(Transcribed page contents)
++++

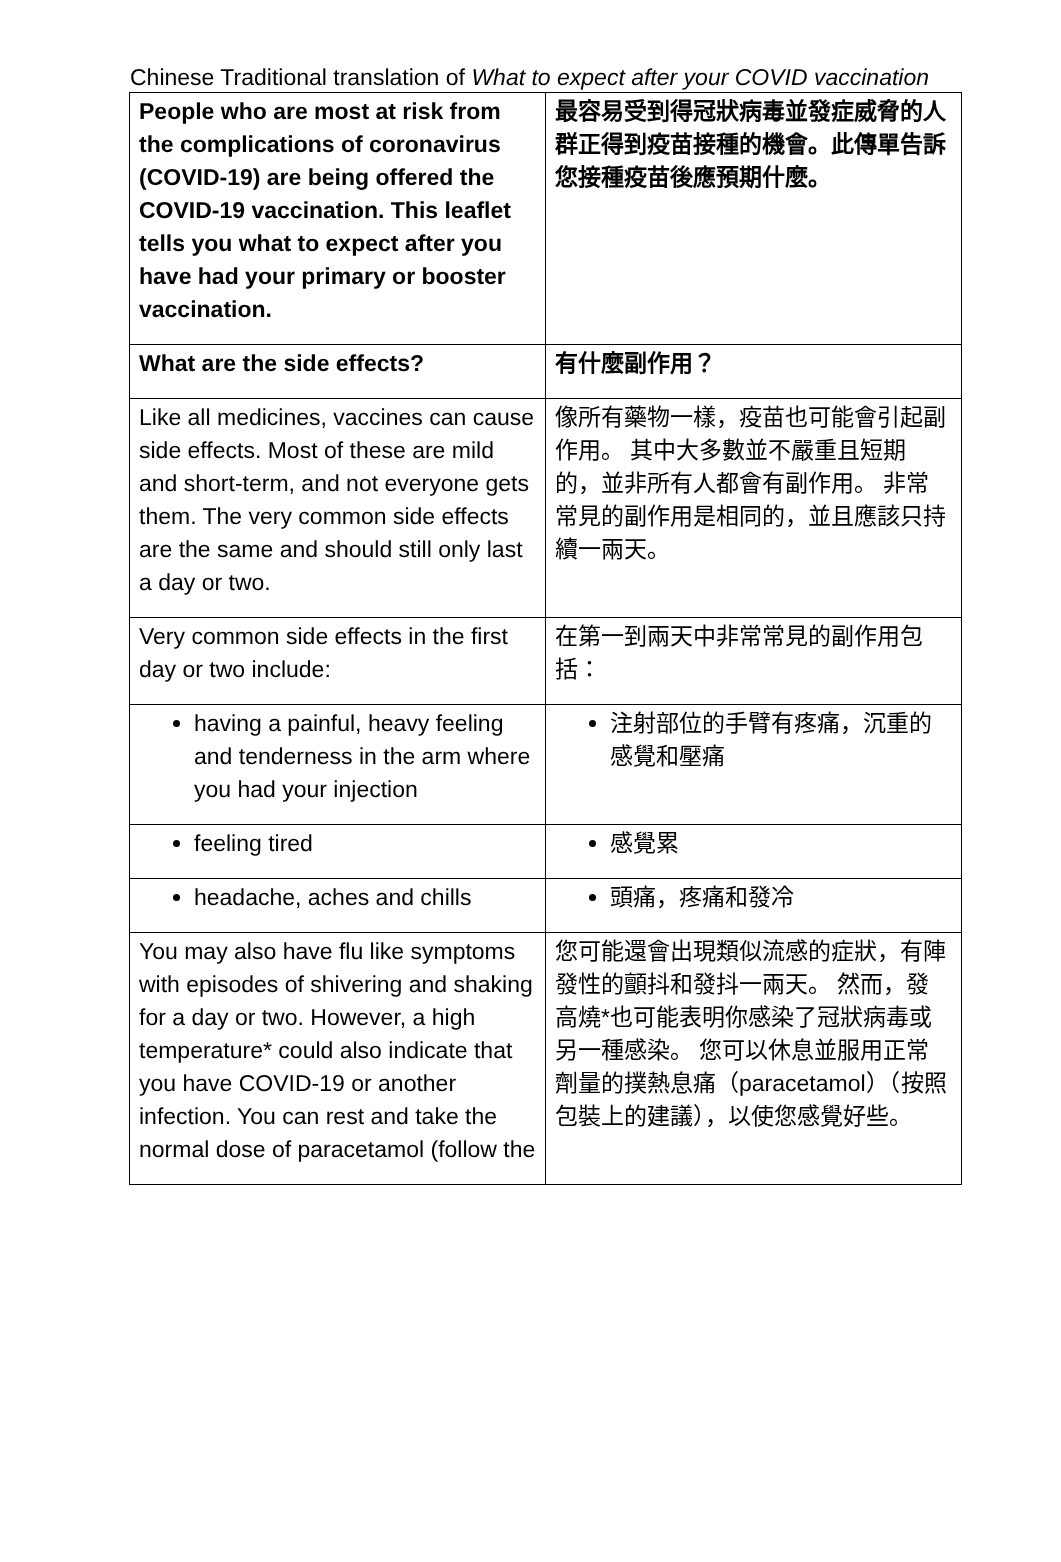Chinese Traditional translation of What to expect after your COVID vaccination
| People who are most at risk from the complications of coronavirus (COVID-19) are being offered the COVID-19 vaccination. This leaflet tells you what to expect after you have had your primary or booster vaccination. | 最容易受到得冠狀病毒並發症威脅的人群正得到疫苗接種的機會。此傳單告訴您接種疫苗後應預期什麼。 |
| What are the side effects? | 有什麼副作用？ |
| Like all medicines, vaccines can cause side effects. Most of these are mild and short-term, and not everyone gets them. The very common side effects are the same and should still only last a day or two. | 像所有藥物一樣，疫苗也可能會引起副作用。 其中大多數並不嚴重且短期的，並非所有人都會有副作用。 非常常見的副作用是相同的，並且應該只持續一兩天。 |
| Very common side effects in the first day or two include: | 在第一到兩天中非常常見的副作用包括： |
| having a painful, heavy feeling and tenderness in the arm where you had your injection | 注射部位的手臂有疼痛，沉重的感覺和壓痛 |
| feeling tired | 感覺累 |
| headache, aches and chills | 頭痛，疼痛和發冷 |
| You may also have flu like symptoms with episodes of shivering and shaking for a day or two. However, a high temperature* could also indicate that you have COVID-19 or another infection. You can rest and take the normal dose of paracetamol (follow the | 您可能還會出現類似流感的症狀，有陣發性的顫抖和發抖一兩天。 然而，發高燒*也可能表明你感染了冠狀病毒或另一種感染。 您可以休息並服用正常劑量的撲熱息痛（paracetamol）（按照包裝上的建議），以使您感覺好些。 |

++++

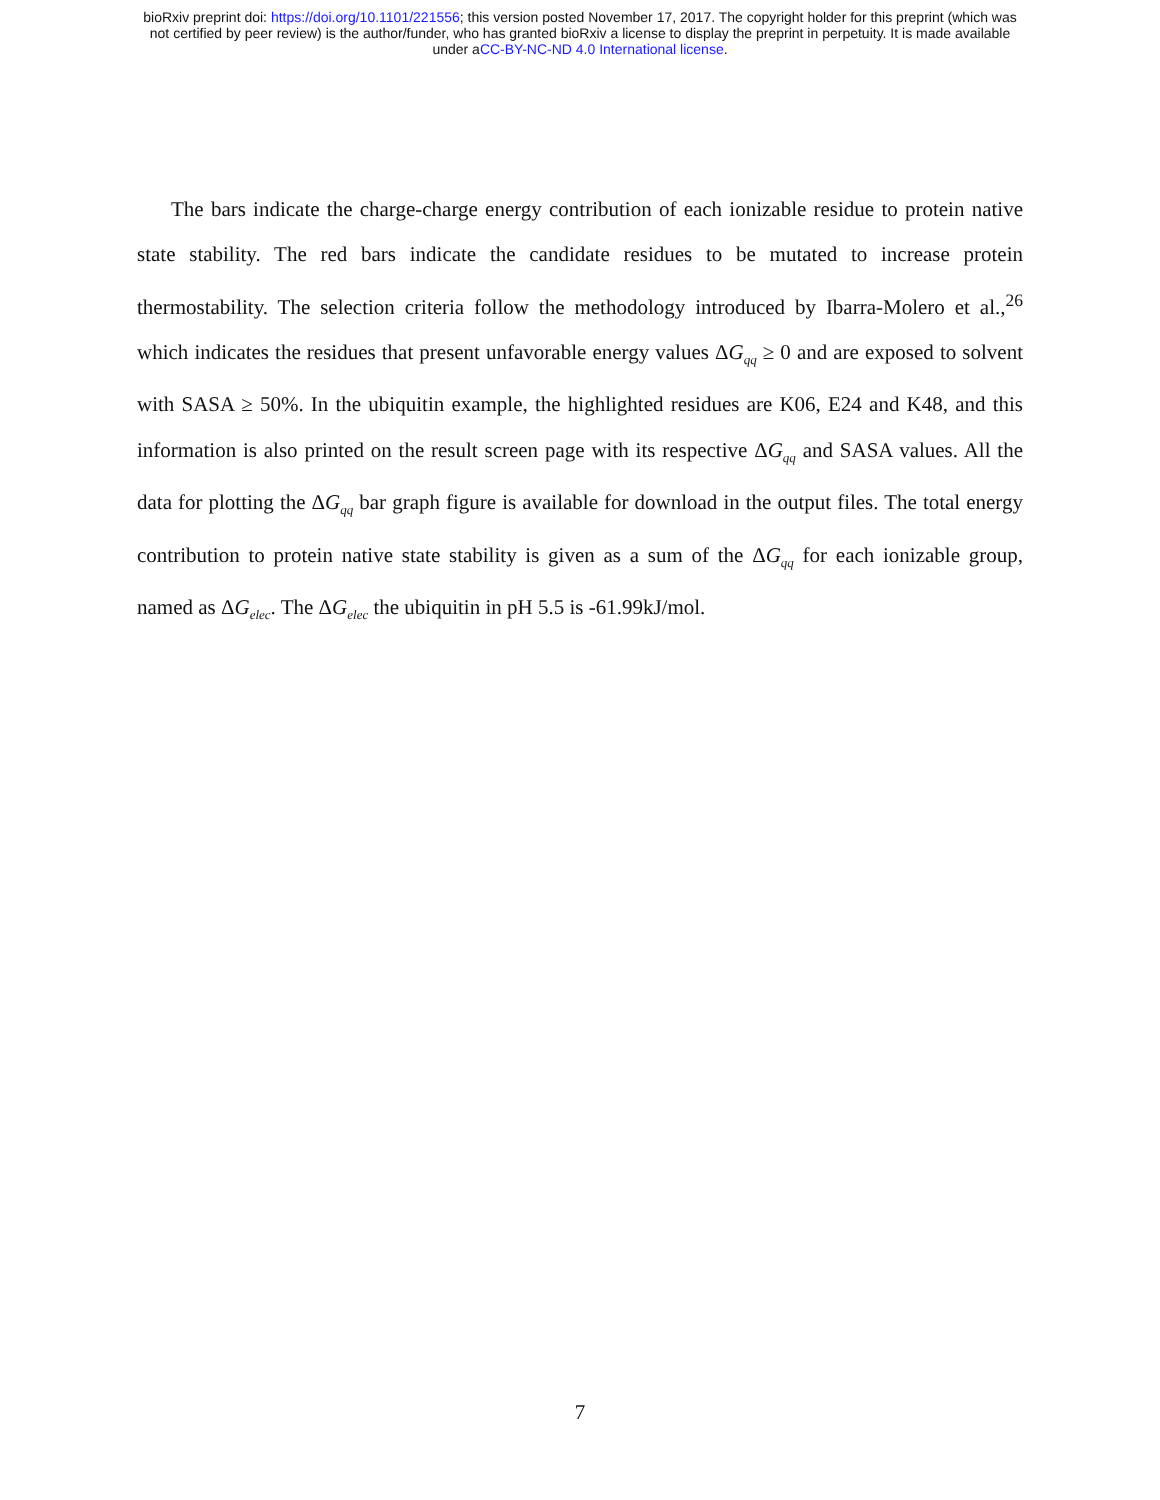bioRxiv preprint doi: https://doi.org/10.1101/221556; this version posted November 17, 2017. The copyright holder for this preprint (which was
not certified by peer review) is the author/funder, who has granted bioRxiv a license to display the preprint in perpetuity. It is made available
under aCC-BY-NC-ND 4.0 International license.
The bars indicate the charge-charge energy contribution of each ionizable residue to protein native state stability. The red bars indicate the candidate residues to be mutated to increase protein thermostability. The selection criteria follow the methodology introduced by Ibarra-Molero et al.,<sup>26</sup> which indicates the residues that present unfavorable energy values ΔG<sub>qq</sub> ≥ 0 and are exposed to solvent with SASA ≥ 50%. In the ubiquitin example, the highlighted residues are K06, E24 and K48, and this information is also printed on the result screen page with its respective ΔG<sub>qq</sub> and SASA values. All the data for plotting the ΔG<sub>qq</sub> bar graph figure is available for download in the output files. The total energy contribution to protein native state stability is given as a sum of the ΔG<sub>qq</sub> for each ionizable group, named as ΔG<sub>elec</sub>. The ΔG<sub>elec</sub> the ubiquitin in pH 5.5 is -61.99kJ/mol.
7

++++

Task goal:
The lines above, starting at the one with "injection | 注射部位的手臂有疼痛，沉重的感覺和壓痛 |" and ending at the one with "You may also", are the only ones to return, exactly as written.

Completed exercise:
| having a painful, heavy feeling and tenderness in the arm where you had your injection | 注射部位的手臂有疼痛，沉重的感覺和壓痛 |
| feeling tired | 感覺累 |
| headache, aches and chills | 頭痛，疼痛和發冷 |
| You may also have flu like symptoms with episodes of shivering and shaking for a day or two. However, a high temperature* could also indicate that you have COVID-19 or another infection. You can rest and take the normal dose of paracetamol (follow the | 您可能還會出現類似流感的症狀，有陣發性的顫抖和發抖一兩天。 然而，發高燒*也可能表明你感染了冠狀病毒或另一種感染。 您可以休息並服用正常劑量的撲熱息痛（paracetamol）（按照包裝上的建議），以使您感覺好些。 |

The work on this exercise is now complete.